EXERCISE TEXT:
* * *
I heard one lacto-vegetarian put it this way: nothing with a face (or potential for a face.) That was how she ate -- it's a pretty individual thing, if it's not culturally or religiously prescribed.

Here's a way around the whole controversy: if you're wanting to make bread for someone who doesn't eat eggs (for whatever reason,) and your bread recipes include egg, why not use an egg substitute/replacer? They're easily found in pretty much any store's health food section, a box lasts forever, and it works pretty well. You can't use it to make scrambled eggs or something, but it works well in recipes.

Date: 8 Apr 2011 05:43 pm (UTC)
raletha: bowl of green salad (food & drink - salad)
From: [personal profile] raletha
Here's an article on vegans eating oysters: Consider the Oyster, which is similar in some ways to your edible sponge test case. Seems reasonable, if these animals are insensate and sustainably produced, there's no real issue I'd have (aside from palate; I never liked oysters).
* * *
PROMPT A: Please rewrite the records from the line with "between 0 and 1?" up to and including the line with "At outsideOfficeAct, list", switching "whiskers" to "tails" and leaving everything else unchanged.
The comment thread and the records come from unrelated sources.

DATA PROVIDED:
* * *
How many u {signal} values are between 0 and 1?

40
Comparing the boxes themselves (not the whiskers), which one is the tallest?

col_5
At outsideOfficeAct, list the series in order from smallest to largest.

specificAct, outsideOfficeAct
* * *
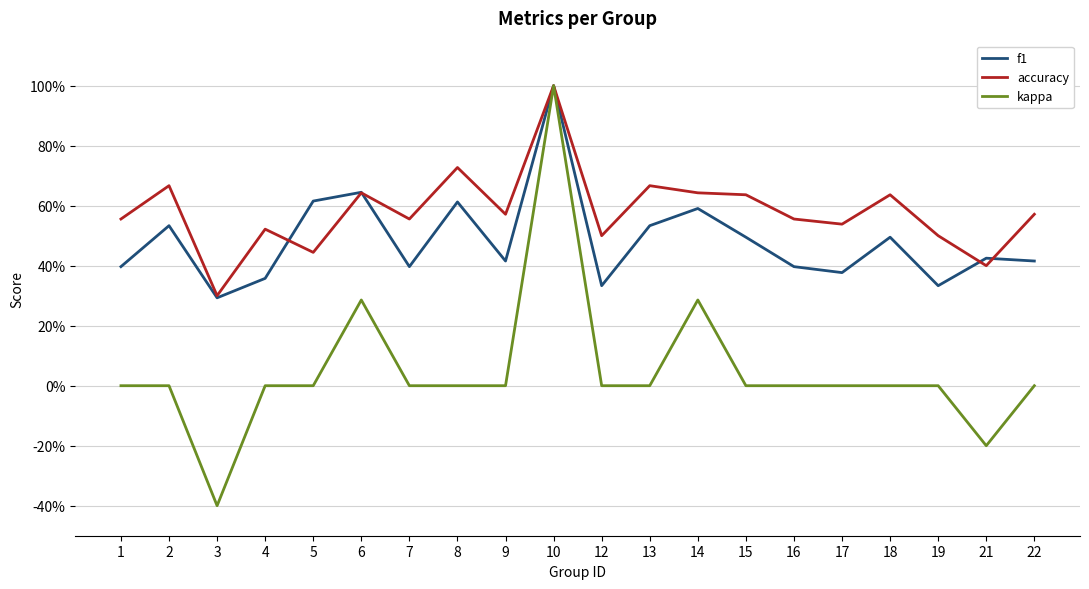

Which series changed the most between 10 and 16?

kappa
* * *
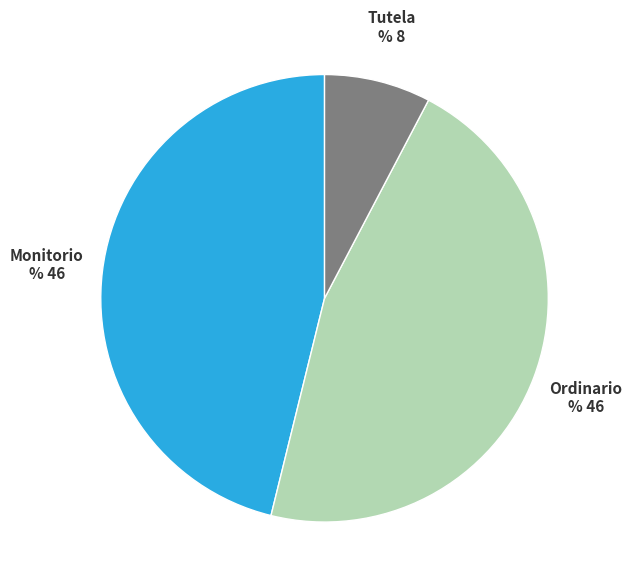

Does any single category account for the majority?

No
* * *
PROMPT B: Quote the comment thread from "Date: 8 Apr" up to and including "never liked oysters).".

TASK OUTPUT A:
How many u {signal} values are between 0 and 1?

40
Comparing the boxes themselves (not the tails), which one is the tallest?

col_5
At outsideOfficeAct, list the series in order from smallest to largest.

TASK OUTPUT B:
Date: 8 Apr 2011 05:43 pm (UTC)
raletha: bowl of green salad (food & drink - salad)
From: [personal profile] raletha
Here's an article on vegans eating oysters: Consider the Oyster, which is similar in some ways to your edible sponge test case. Seems reasonable, if these animals are insensate and sustainably produced, there's no real issue I'd have (aside from palate; I never liked oysters).